Enviada em 10/05/2021

O musicista Belchior, retrata em uma de suas composições mais famosas, Fotografia Três por Quatro, o seguinte verso: “Veloso, o sol não é tão bonito para quem vem do Norte e vai viver na rua”. Ademais, podemos relacionar esse trecho musical com a vivência de indivíduos que sofrem cotidianamente situações de bullying. Nesta perspectiva, concerne dizer que esses episódios são predominantes no âmbito escolar, o que torna a caminhada do aluno difícil e conturbada.

Em primeira instância, cabe dar ênfase ao bullying ocorrido em ambientes de ensino. Isto acontece pois, normalmente a criança ou adolescente vítima apresenta um perfil mais retraído em relação aos demais alunos. Um exemplo que retrata essa realidade é, A Teoria da Cidadania de Papel. Proposta por Gilberto Dimenstein tem como objetivo analisar a situação de fantoche do cidadão perante à Constituição. Desse modo, é evidente que a prática do bullying é uma afronta ao indivíduo e à Constituição.
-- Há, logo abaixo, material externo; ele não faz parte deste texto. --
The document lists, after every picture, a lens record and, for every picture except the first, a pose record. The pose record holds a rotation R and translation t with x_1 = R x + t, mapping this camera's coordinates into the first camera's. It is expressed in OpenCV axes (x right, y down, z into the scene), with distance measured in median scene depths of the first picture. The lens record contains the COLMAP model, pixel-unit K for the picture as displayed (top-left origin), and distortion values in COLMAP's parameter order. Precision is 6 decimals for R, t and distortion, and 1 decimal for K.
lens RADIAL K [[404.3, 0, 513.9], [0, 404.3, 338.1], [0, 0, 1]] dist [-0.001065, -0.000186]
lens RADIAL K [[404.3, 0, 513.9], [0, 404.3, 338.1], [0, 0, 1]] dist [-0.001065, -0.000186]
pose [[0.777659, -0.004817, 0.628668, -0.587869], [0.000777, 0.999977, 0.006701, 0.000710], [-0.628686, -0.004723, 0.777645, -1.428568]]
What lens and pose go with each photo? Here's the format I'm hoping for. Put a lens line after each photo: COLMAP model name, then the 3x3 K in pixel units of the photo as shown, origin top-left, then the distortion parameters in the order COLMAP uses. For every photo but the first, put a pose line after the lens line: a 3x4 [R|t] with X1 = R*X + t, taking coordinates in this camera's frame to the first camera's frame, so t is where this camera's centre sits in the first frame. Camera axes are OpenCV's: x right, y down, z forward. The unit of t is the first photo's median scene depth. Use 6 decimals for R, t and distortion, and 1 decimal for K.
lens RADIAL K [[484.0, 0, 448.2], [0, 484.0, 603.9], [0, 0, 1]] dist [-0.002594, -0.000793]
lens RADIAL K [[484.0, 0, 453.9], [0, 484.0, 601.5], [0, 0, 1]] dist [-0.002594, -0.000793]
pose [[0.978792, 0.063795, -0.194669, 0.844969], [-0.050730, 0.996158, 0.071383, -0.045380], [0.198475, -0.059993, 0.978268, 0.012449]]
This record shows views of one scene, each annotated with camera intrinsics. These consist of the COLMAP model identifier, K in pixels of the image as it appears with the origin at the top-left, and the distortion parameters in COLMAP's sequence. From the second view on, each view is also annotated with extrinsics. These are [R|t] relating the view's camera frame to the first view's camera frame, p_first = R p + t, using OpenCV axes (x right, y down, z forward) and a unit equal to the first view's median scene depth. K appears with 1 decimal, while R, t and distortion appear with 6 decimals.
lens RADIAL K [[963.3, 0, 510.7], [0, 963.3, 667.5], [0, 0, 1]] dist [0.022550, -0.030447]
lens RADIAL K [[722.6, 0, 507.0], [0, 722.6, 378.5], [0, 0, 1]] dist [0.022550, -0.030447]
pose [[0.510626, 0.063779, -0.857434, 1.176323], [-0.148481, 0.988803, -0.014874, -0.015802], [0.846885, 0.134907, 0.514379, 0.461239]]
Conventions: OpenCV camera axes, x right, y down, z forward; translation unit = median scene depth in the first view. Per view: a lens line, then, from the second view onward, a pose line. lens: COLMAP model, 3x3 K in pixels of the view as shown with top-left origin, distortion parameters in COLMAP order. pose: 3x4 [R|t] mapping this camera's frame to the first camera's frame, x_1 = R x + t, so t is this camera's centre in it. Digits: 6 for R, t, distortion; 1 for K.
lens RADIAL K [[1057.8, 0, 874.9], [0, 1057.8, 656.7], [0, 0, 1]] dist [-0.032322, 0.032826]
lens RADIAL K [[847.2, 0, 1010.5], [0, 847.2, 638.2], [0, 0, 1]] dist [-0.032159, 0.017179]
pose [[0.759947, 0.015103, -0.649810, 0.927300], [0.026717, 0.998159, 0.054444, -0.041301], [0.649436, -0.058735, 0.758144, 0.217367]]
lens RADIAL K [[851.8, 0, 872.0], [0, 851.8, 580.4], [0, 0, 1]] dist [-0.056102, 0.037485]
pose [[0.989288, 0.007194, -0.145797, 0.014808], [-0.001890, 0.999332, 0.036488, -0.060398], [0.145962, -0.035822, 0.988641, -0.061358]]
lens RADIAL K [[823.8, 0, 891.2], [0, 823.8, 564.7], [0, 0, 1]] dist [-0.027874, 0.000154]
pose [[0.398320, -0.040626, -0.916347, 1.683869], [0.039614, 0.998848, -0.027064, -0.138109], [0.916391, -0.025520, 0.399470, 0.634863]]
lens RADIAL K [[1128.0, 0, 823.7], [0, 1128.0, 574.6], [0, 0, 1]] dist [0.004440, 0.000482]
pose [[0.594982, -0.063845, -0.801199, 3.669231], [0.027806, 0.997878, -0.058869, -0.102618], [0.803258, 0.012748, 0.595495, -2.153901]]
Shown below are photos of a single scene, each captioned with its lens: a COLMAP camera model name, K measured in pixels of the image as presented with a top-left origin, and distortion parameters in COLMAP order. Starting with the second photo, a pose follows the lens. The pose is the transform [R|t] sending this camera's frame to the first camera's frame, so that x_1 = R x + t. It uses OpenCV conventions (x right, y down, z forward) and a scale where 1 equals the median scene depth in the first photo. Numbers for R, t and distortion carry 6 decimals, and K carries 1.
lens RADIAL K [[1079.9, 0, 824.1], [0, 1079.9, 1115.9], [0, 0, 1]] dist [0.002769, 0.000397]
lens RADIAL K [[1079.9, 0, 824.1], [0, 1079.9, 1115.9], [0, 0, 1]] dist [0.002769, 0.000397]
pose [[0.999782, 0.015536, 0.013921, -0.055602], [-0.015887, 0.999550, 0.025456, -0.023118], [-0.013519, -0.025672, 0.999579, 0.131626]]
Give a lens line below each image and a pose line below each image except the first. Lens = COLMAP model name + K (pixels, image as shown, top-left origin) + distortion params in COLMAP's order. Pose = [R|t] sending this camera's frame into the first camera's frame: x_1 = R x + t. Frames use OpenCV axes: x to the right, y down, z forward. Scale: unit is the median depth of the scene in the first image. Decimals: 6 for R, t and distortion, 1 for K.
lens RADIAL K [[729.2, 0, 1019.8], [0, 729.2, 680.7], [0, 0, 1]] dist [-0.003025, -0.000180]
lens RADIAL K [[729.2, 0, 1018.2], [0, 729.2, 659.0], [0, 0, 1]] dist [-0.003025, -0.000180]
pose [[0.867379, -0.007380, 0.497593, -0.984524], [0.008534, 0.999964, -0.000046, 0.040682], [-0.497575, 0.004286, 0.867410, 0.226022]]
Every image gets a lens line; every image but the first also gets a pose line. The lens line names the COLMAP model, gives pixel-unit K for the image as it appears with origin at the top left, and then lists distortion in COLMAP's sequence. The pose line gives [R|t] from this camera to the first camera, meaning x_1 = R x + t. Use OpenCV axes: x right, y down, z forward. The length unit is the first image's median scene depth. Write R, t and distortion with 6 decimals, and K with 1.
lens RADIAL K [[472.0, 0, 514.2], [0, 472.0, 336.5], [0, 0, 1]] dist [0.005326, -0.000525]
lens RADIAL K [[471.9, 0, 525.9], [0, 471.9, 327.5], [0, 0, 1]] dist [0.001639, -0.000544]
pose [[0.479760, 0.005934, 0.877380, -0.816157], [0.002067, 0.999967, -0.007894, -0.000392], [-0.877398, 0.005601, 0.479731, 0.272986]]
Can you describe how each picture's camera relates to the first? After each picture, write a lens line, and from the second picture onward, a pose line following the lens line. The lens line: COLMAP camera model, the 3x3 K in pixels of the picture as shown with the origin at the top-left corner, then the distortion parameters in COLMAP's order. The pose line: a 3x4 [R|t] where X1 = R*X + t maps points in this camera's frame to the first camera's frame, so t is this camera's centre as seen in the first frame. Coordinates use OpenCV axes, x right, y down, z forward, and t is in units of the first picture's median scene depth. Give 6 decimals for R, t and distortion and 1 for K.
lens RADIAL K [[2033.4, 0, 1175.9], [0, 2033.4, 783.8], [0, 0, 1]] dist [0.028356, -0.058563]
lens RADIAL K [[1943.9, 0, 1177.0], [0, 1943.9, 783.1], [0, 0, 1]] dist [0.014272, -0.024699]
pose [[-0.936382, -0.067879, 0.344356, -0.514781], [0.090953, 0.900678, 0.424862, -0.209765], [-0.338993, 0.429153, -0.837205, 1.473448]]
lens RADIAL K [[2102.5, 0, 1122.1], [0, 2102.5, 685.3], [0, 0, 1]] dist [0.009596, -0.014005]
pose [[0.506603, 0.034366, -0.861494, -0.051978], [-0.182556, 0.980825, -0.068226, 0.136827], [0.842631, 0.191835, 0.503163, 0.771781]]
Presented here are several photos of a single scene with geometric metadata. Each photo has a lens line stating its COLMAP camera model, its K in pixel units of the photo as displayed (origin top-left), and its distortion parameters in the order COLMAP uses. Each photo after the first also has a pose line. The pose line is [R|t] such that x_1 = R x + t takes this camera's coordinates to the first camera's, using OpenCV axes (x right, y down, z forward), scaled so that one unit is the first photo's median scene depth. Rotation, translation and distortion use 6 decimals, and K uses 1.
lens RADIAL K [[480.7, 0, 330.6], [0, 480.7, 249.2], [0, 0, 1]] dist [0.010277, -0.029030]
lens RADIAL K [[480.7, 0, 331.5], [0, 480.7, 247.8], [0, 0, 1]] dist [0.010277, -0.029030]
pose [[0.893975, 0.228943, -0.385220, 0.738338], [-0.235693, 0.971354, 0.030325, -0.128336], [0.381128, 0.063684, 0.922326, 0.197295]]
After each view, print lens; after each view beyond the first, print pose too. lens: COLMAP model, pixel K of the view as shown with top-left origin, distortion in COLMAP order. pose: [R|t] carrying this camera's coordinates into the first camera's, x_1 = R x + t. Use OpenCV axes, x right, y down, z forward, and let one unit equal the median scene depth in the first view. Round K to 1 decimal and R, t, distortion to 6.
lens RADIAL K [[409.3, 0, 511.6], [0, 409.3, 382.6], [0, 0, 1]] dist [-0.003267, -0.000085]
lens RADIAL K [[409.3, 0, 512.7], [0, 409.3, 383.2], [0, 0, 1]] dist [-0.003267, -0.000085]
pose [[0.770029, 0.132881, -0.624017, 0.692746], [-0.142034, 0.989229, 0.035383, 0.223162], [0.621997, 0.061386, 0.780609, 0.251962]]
Em segunda instância, cabe destacar a não interferência de terceiros ao presenciarem situações de bullying. Isto ocorre devido ao desprezo ou pouca importância pela situação. O que vai de encontro com a teoria do filósofo e economista, John Stuart Mill, conhecida como “O Ideal do Utilitarismo”, aonde destaca que nossas ações devem ter como finalidade produzir o bem - estar comum. Logo, não interferir em uma prática de bullying é não cooperar para o bem - estar de uma sociedade.

Torna - se evidente, portanto, o desafio ao combate do bullying nas escolas brasileiras. Mediante o exposto, cabe ao Ministério da Educação realizar palestras por meio de profissionais capacitados, visando mostrar a consequência que o bullying tráz para a vida de quem o sofre, dessa maneira é esperado que haja uma redução dessa prática tão cruel.